If they are to close in value, the kaleidoscope pattern will be difficult to see, despite the different hues.
When it comes to Hues, I had something entirely different in mind than what the outcome turned out to be on this bracelet. But, I think it came out quite nice despite that. And that is how it usually is when I make kaleidoscope canes. In my mind I want these colors, but when they are put together it looks nothing like what I intended. It is pretty exiting actually, not knowing. And sometimes it comes out as a really positive surprise, like this bracelet did.
So, do you want to give it a go? OK!
What you need is:
- Polymer clay: Raspberry, Windsor blue, white, translucent, black and plum
- Copper cuff
- Pasta Machine
- Tissue blade
- Acrylic roller
- Liquid polymer clay
- Sandpaper for wet sanding, 200, 400, 600 and 1200 grit
- Denim or other rough textile
Condition the clays well with your pasta machine. Run the black clay through on the thickest setting, and put it onto the copper cuff. Use a tissue blade to cut along the edges. Bake it for 30 minutes.
While it bakes, you will make the canes for the kaleidoscope cane.
Make a carrot Skinner blend with plum and white clay. Roll it up into a cane, and push it into a plug. You do this by rolling the cane on your working surface, and at the same time push the ends towards the middle of the cane. The opposite of what you do when you reduce a cane. When done, flatten it with your hands or with an acrylic roller.
Run the plug through the pasta machine, white end first. Run it through on thinner and thinner settings until you have one long, thin strip.
Roll it into a cane starting at the plum colored end. Put it aside.
Mix one part white with 1/4 part Windsor blue. Run it through a medium setting and wrap the skinner blend cane in it.
Roll the rest of the blue clay from step 4 into a log, and wrap it into a white sheet, run through the thickest setting.

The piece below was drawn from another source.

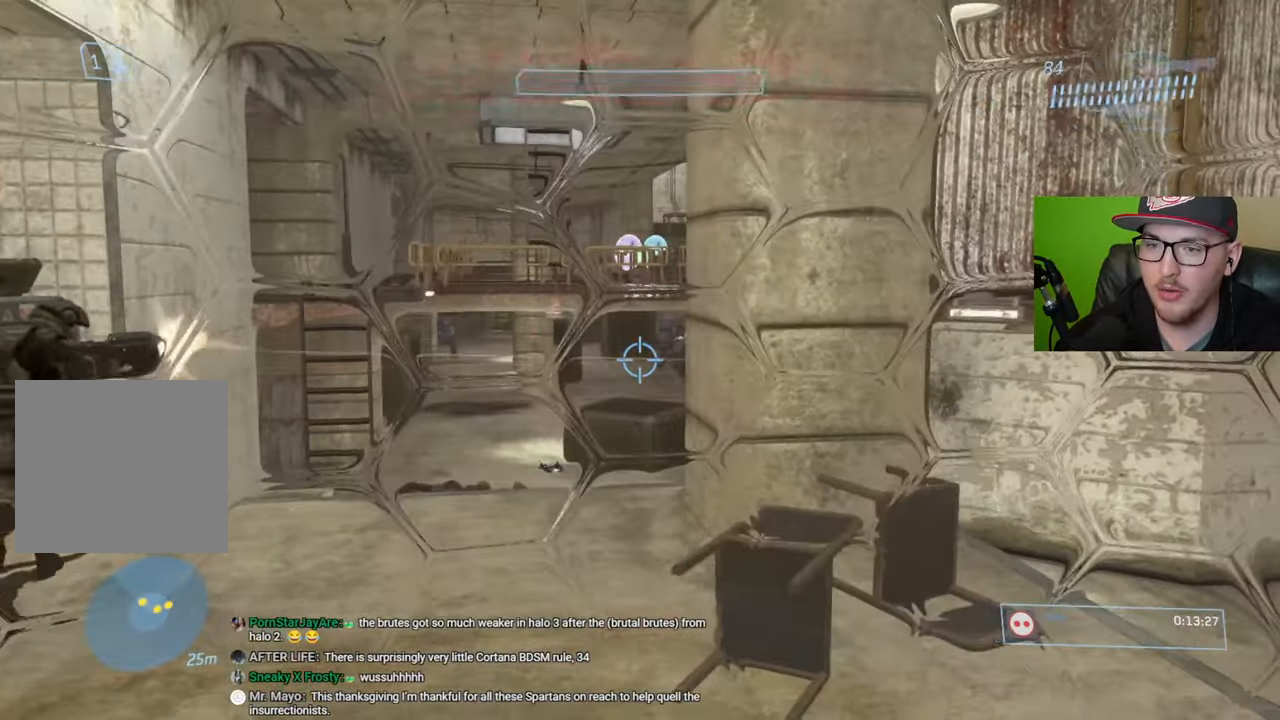
{"buttons": [], "left_stick": "up", "right_stick": "right", "events": [[150, "left_stick", "center"], [233, "right_stick", "right"], [450, "left_stick", "up"]]}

Make a thin snake from the raspberry clay. Wrap it two times with translucent clay. Add a thin sheet of Windsor blue, a thin sheet of white and a medium sheet of raspberry clay.
Run a white and a windsor blue sheet through a medium setting. Put the blue on top of the white. Cut the ends slanting towards you. Roll the sheet up into a jelly roll.
Now you have made all the canes, and will start to build the kaleidoscope cane.
Cut the cane from step 6 in two. Reduce one of the pieces to half it's thickness. Split the other half in two halves. Do the same with the jelly roll.
Reduce the cane from step 5 until you can cut it in 4 pieces, each as high as the split halves from step 8. Reduce the skinner blend cane until you can cut it in 4 pieces. Split two in halves.
Start putting the canes together like you can see on the photo, or in your own order. Put a raspberry snake on the top of the triangle. Fill inn with windsor blue, if you need to fill some space between the cane parts.
You now have one large triangular cane/slice, created from the canes. This is the cane you will put together into the kaleidoscope slices
Start reducing the cane, by carefully pushing and squeezing it with your fingers against the working surface. Turn it around as you go, so that you flatten the sides, and make the edges sharp.
When it is a little longer, start twisting it. This will pull the cane out in length. Put it back on your working surface and push and squeeze again to flatten the sides and make sharp edges.
Continue using these two steps until you have reduced it to a triangular cane of proximately 2,5 cm each side.
Now you can put slices from this cane into kaleidoscope slices. Cut 6 slices from the cane, each about 3 mm thick. Put three of them together, the red tip in the center. Make sure that you put the similar sides together. Flip the slices over until you find out what matches the previous slices pattern on the side that will join.
Do the same with another thee slices.
Put the two halves together into one six sided slice. Put a piece of paper on top and roll over it with your roller until the surface is smooth. Rub the joining lines with your finger. Do this on the paper, since it will prevent you from smudging the slices. Push the sides towards the center with our tissue blade, until it looks like an even 6 sided slice.
Use a rectangular cutter proximately 1,7 x 4 cm, and cut out the center piece of the slice.
Cover the baked cuff with a black sheet run through on a medium setting. Use some liquid polymer clay as glue between the cured and the raw clay. Cut the sides clean.
Apply the cut kaleidoscope slices onto the cuff. Start on the middle and work you way towards the ends of the cuff, length wise. Do one half first, and put the other half so that the pattern is set off to the side from the first half.
When the whole cuff is covered, put a piece of paper on it, and smooth all the seams with your finger. When done, cut the excess clay along the edge of the cuff. Cure it for 30 minutes.
When the cuff is cooled off, remove the copper cuff and sand the edges of the clay cuff until they are smooth. Condition some more black clay and run it through a medium setting. Add some liquid polymer clay along the edge of the cuff, and apply long strips of the black clay around the edge. Cut away excess clay. Cure the cuff for 30 minutes.
When the cuff is cool, sand it thoroughly. Start with 200 grit wet sandpaper, and work you way thorough 400, 600, 800 and finish off with 1200. Sand until you no longer can feel the joined lines between the slices or along the edge. Buff the cuff to a satiny sheen with a piece of denim or other rough textile.
And that was it. Your kaleidoscope bracelet cuff is ready to be worn.